Босния, Балканы
Босния, Балканы
Эрцгерцога Франца-Фердинанда убили, как только он покинул живописную неомавританскую резиденцию парламента. Тем самым город Сараево обрел мировую славу. С X в. известно, что этот регион представляет собой одну из пороховых бочек мира, однако в наше время никто не хочет признать, что таковым он останется всегда.
Здание было воздвигнуто в 1896 г. в центре старинного турецкого квартала в стиле, гораздо более близком к венскому ориентализму конца века, чем к мусульманской архитектуре. После Первой мировой войны здесь располагалась ратуша, и простые люди продолжали называть ее Виечница даже после того, как Тито разместил в ней Национальную библиотеку. Под этим двойным наименованием она стала международным, популярным символом города Сараево.
Пять этажей, 6 тысяч квадратных метров, 420 посадочных мест, 108 служащих, 2 миллиона книг и периодических изданий. Цифры ничего не говорят о другом феномене — смешении языков и культур, осуществившемся в этом месте. Действительно, инкунабулы и манускрипты — книгопечатание началось в Боснии только в 1866 г., поэтому рукописные копии и каллиграфия оставались здесь обычным делом до конца XIX в., — написаны на латинском, английском, русском, арабском, немецком, итальянском, испанском, турецком, древнееврейском и персидском. Алфавит латинский и кириллический, арабский и древнееврейский, естественно, глаголический; многие книги также на аламихадо, или аджамисском, варианте арабского для передачи местных языков: сербского, хорватского и боснийского. Мозаика — оборотная сторона пороховой бочки.

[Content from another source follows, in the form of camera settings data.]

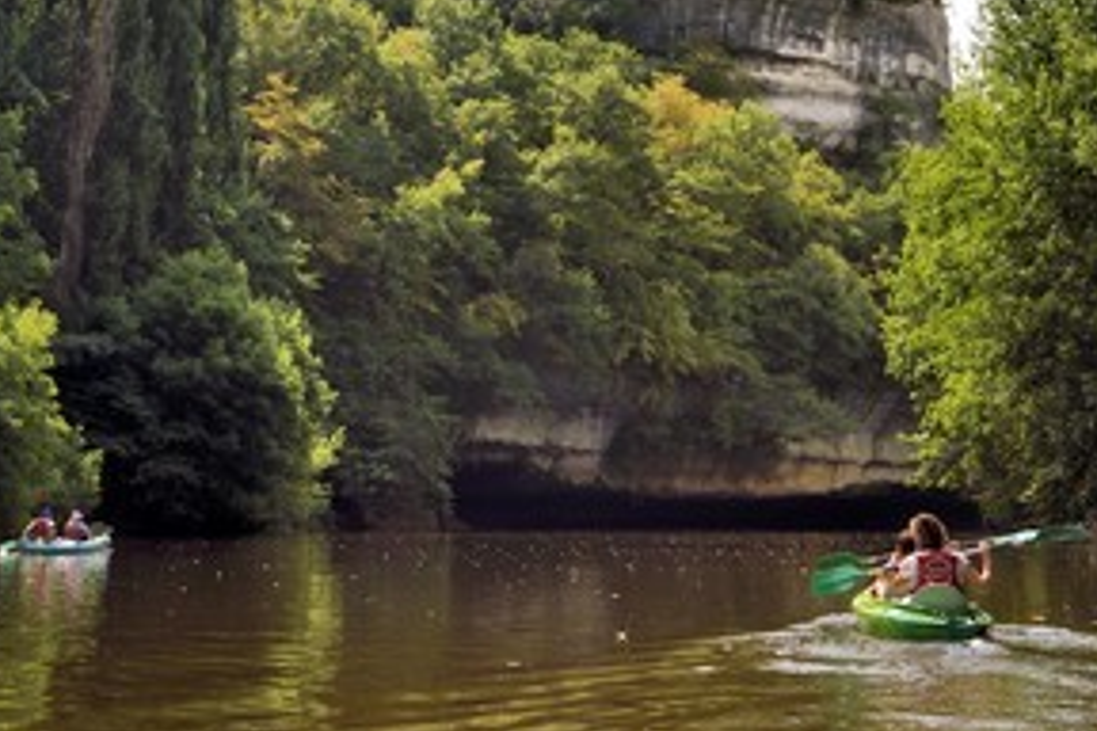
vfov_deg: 19.4
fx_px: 2133
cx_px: 499
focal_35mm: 70
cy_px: 221
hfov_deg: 28.8
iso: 400
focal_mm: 48
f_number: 13
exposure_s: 1/250
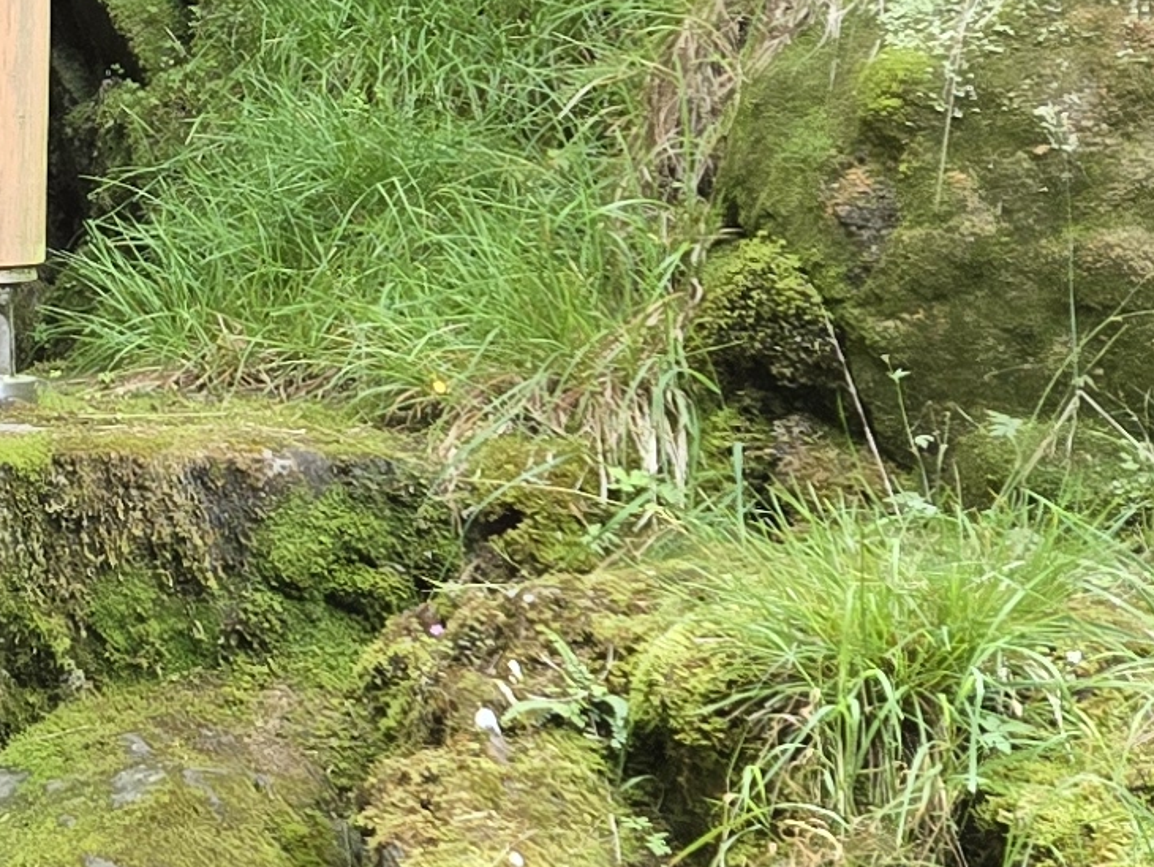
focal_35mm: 126
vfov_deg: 11.7
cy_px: 108
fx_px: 4202
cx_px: -1239
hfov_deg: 13.2
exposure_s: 1/180
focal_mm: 5.4
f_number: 1.8
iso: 100
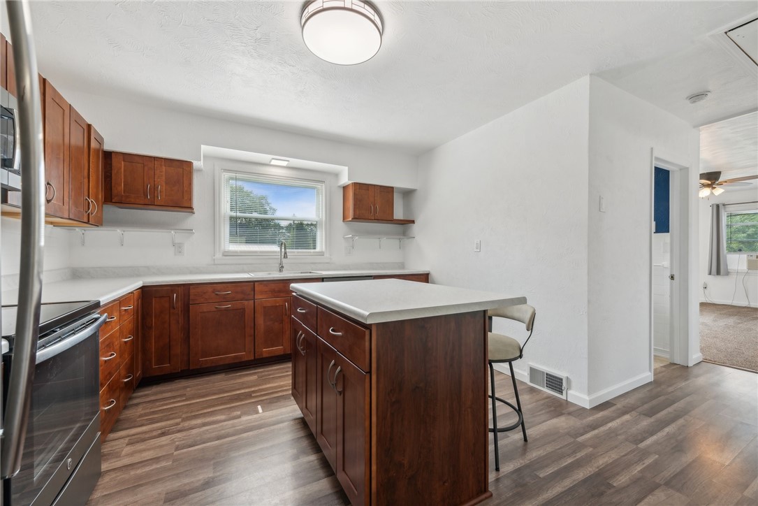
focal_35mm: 14
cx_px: 379
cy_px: 253
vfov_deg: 81.2
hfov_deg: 104.2
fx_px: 295
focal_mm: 14
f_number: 11
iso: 50
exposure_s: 1/2.5
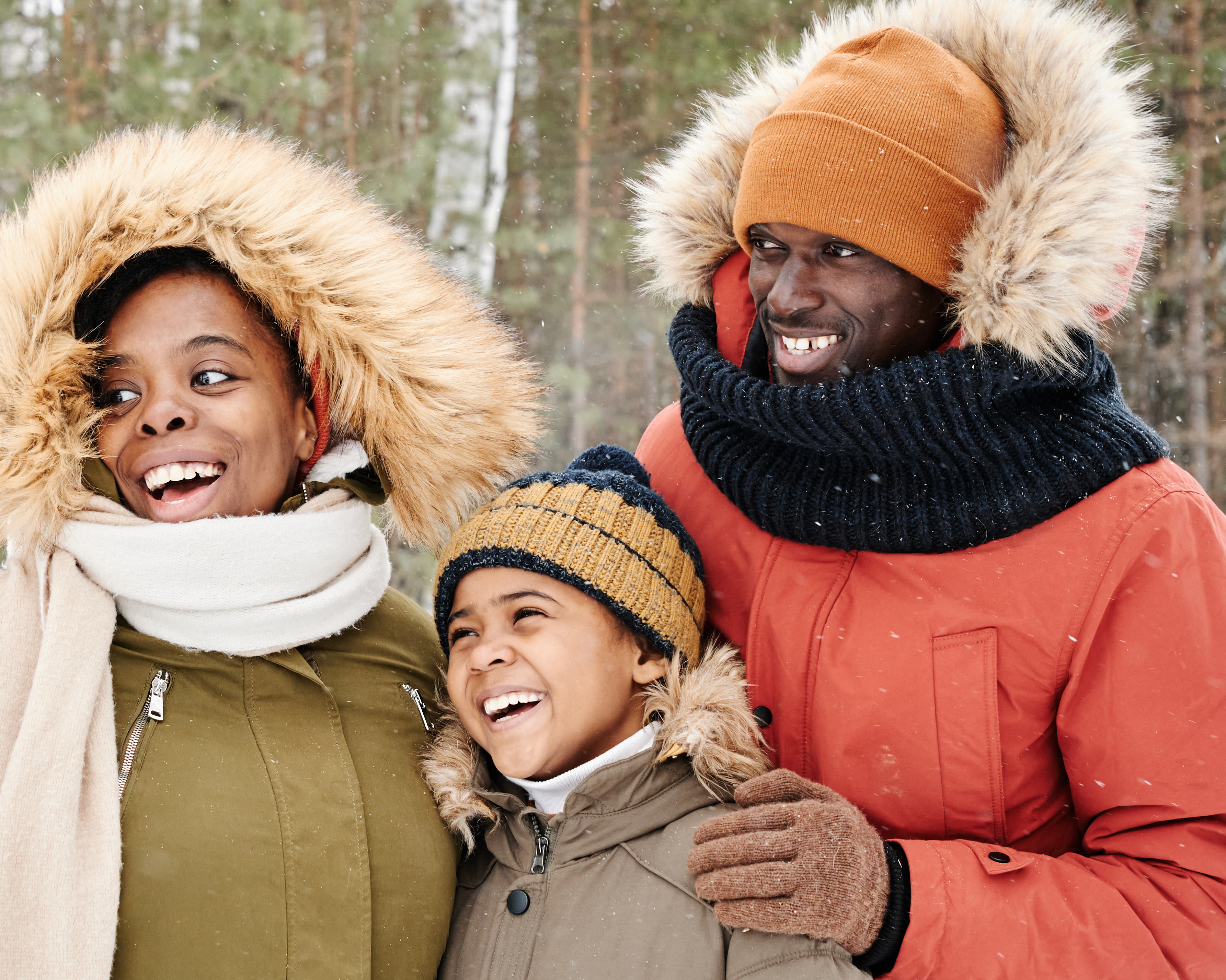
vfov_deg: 18.7
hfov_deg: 23.1
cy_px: 553
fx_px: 2975
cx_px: 308
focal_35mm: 82
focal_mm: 33
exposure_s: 1/320
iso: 400
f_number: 4
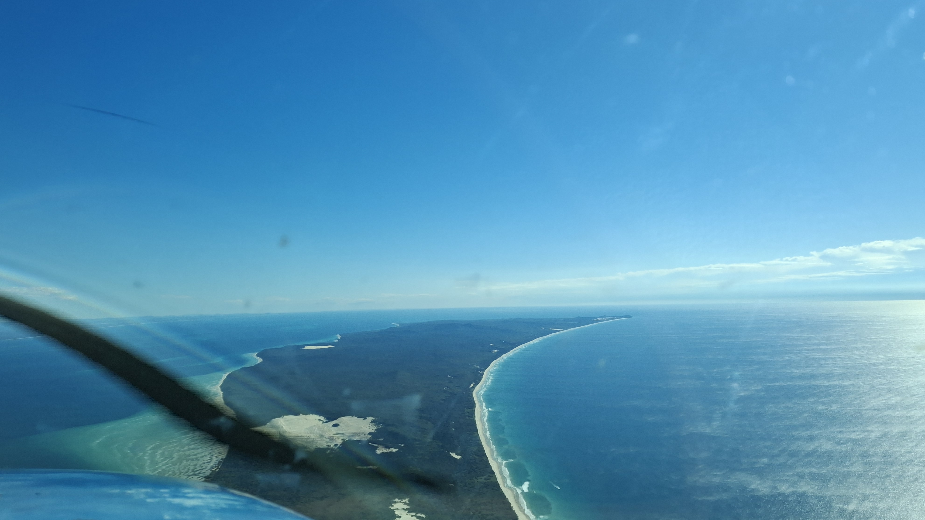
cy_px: 284
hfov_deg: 67.9
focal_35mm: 28
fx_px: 687
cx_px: 461
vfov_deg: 41.4
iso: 32
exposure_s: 1/2288
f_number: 1.8
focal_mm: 4.69
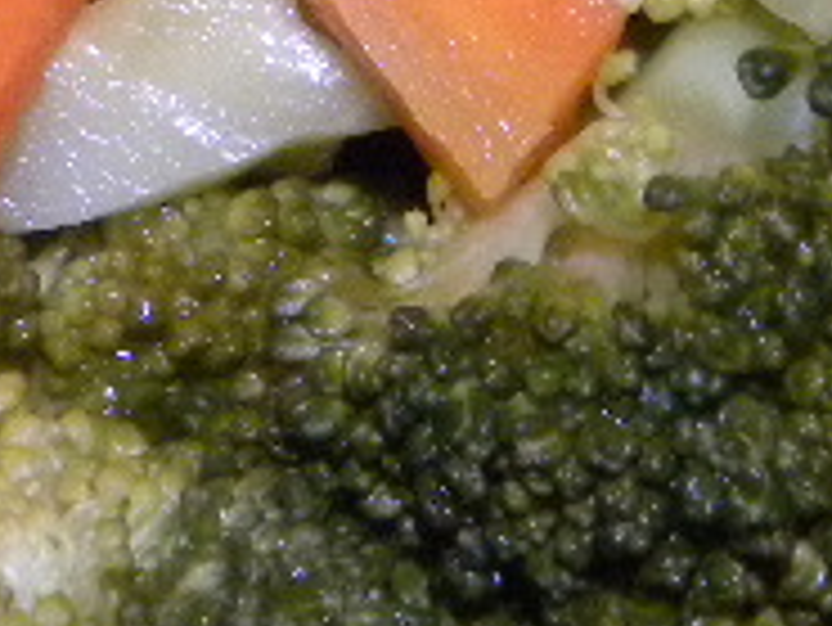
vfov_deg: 4.0
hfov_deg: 5.4
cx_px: -36
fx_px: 8779
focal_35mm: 365
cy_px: -567
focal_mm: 11.8
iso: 400
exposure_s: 1/30
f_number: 3.5
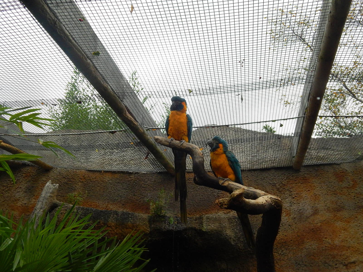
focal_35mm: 38
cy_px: 136
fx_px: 398
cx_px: 182
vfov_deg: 37.7
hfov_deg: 49.0
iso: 400
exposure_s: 1/200
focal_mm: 6.8
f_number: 3.4
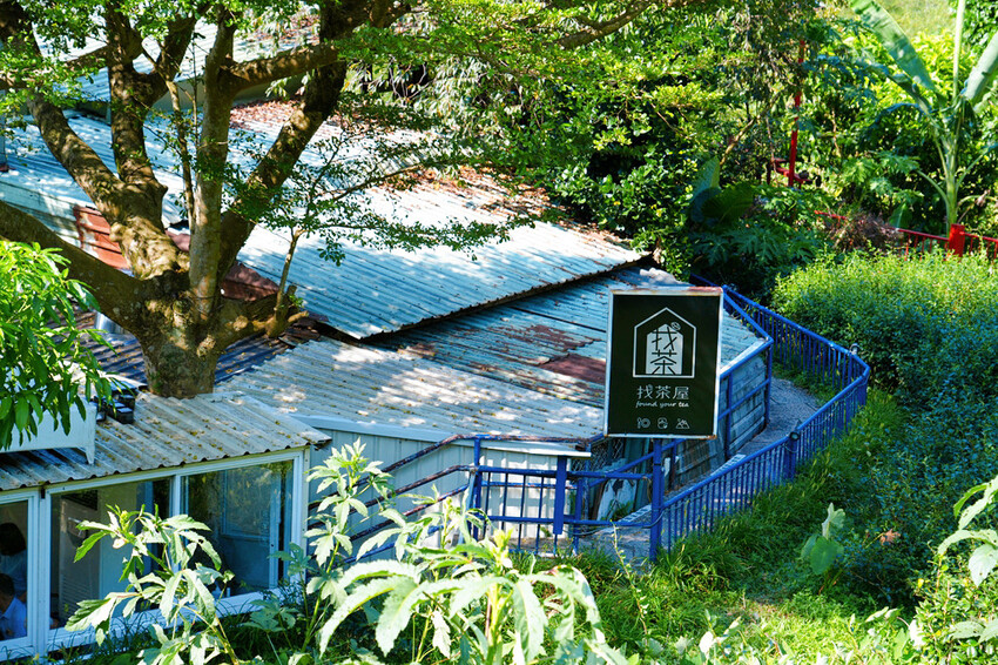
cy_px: 332
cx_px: 499
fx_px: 2272
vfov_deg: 16.6
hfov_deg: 24.8
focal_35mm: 82
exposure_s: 1/250
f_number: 6.3
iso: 320
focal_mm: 82
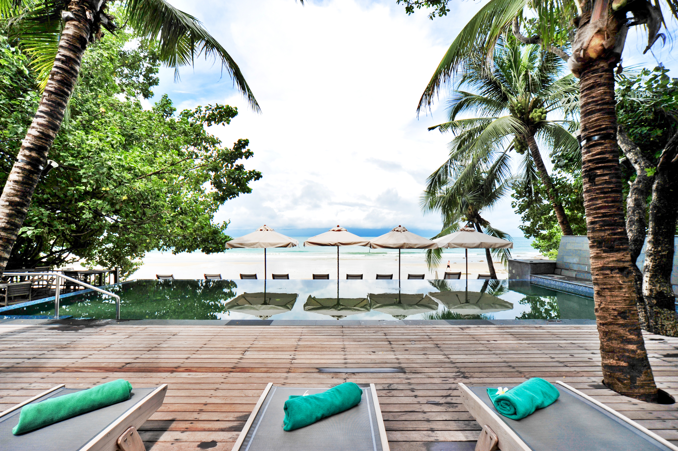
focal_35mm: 17
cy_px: 226
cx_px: 339
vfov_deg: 70.4
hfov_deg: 93.3
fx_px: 320
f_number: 11
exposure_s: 1/250
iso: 200
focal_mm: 17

Осадившие город сербы расположили свои артиллерийские позиции на четырех холмах. 25 августа 1992 г. именно отсюда они методично засыпали фосфорными бомбами Виечницу. На следующий день обстрел возобновился — еще около сорока снарядов упали в пригородах. Военной необходимости в этом не было: сербы попросту разрушили водопровод.
Библиотека горела три дня. Люди, невзирая на опасность, выходили из домов, чтобы не оставаться в стороне от трагедии, помочь и спасти, выхватить из огня хоть какое-нибудь издание. Тогда-то и была убита снайпером библиотекарь по имени Аида.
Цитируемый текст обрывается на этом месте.